Perspectivas
Quanto mais luz, mais sombra se sobrepuja a nós. Abro as portas da percepção e olho um local escuro. Caminho reto mesmo sem enxergar, meus sentidos estão confusos, minhas certezas estão abaladas. Como pode a luz escurecer-nos a consciência? Esbarro-me em objetos estranhos, aparentam ser móveis. Meus pés sentem ao solo uma caminhada sem fim, um longo tapete revestindo o chão; dou largos passos neste terreno desconhecido, um som de piano abana meus ouvidos. Que música solene: poderia reconhecer em qualquer lugar, até mesmo nesta penumbra escura: Paul de Seneville. Uma ótima composição, mas ela começa a distorcer, algumas notas graves escapam do ritmo, e a melodia parece reverter. Aproximo-me mais do som, toco meus dedos e percebo uma vitrola. O vinil arranha e a vitrola some! Não entendo o que se passa, sinto-me em um pesadelo, mas com receio, continuo a caminhar.

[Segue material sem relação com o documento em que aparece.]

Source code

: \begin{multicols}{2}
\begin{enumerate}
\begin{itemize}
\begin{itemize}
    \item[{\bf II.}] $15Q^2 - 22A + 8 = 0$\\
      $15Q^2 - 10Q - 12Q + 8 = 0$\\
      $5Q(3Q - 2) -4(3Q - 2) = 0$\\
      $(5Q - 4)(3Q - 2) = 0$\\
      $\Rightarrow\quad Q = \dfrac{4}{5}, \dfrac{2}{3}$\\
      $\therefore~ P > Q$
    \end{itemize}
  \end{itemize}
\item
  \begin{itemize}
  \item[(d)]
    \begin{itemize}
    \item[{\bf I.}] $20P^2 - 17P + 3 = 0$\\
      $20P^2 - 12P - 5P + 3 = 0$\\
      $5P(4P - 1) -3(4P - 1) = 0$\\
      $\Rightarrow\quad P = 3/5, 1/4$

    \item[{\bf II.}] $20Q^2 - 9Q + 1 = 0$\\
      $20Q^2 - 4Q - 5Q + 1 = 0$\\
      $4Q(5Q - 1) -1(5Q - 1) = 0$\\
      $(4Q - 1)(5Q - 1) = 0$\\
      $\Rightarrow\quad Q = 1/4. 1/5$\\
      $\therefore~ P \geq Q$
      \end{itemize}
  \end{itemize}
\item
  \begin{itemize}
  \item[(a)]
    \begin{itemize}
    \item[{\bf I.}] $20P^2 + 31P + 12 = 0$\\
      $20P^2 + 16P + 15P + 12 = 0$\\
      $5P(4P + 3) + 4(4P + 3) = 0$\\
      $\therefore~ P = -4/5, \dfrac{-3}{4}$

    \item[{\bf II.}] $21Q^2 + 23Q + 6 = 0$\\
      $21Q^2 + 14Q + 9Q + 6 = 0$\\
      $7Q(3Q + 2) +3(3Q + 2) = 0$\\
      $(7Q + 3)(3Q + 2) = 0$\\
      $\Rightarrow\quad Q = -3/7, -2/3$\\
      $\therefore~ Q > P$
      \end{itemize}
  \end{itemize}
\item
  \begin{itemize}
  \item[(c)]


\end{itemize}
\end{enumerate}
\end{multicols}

Uma luz do alto me fita, como se eu estivesse em um palco de teatro, e de lá cai uma maçã aos meus pés; ela está banhada em sangue, mas a pego. Certo vislumbre de um sonho é remanescido por mim — em algumas ocasiões de outrora, eu gostava de ir ao jardim com meu pai. Lá percorria um vento tão fresco, poderia sentir a sensação por toda a vida. Uma macieira era avistada do jardim. Certo dia meu pai e eu estávamos caminhando até ela, foi quando ele começou a descrever sobre a vida, como as coisas são impermanentes e como nem tudo é como os olhos enxergam. Ele disse que a vida era como um quadro, ao olhar em uma distância considerável, a percepção do quadro muda. Quando se olha uma rosa de canto de olho, ela pode se tornar um espinho, mas quando a vemos de perto, ela se torna bela. Hoje entendo a metáfora que havia mencionado. Nesse dia fui até uma bela maçã, vermelha com rubi, com certeza devia estar divinamente saborosa. Porém, chegando perto, uma pomba foi em direção a maçã. Ela bateu a cabeça em um tronco, derrubou a fruta e caiu por cima dela. Seu sangue pingou nas laterais. Não obstante, a perca da minha fome que se exauriu na hora, a tristeza melodiou meu coração; chorei pela morte do animal.
Meu pai me consolou e disse que estava tudo bem. Mencionou como o discurso anterior ao ocorrido fazia jus à filosofia existencial: ‘’A brevidade da vida é como um pássaro, cantarolando nas nuvens pomposas, mas certo dia um tronco irá nos distrair do nosso voo e debruçaremos em uma música de nota triste; essa nota parecerá que não tem fim, mas acredite, tem.’’. Voltamos para casa e eu sem entender nada. Sentindo-me acanhado e de certa maneira com culpa pelo acaso que ocorreu.
Acordo desse pesadelo. Já é dia e o céu nublado deixando tudo pior. Tomo meu café e vou ao quintal olhar as árvores. Agora sei, a luz não escurece nossa consciência, pelo contrário, ela abre nossa percepção e nos dá perspectivas diferentes. Estou no momento na escuridão, papai, com você as coisas eram mais claras. Foi enterrado ontem, mas parece uma eternidade. O luto faz parte, não é? Mas… sinto sua falta.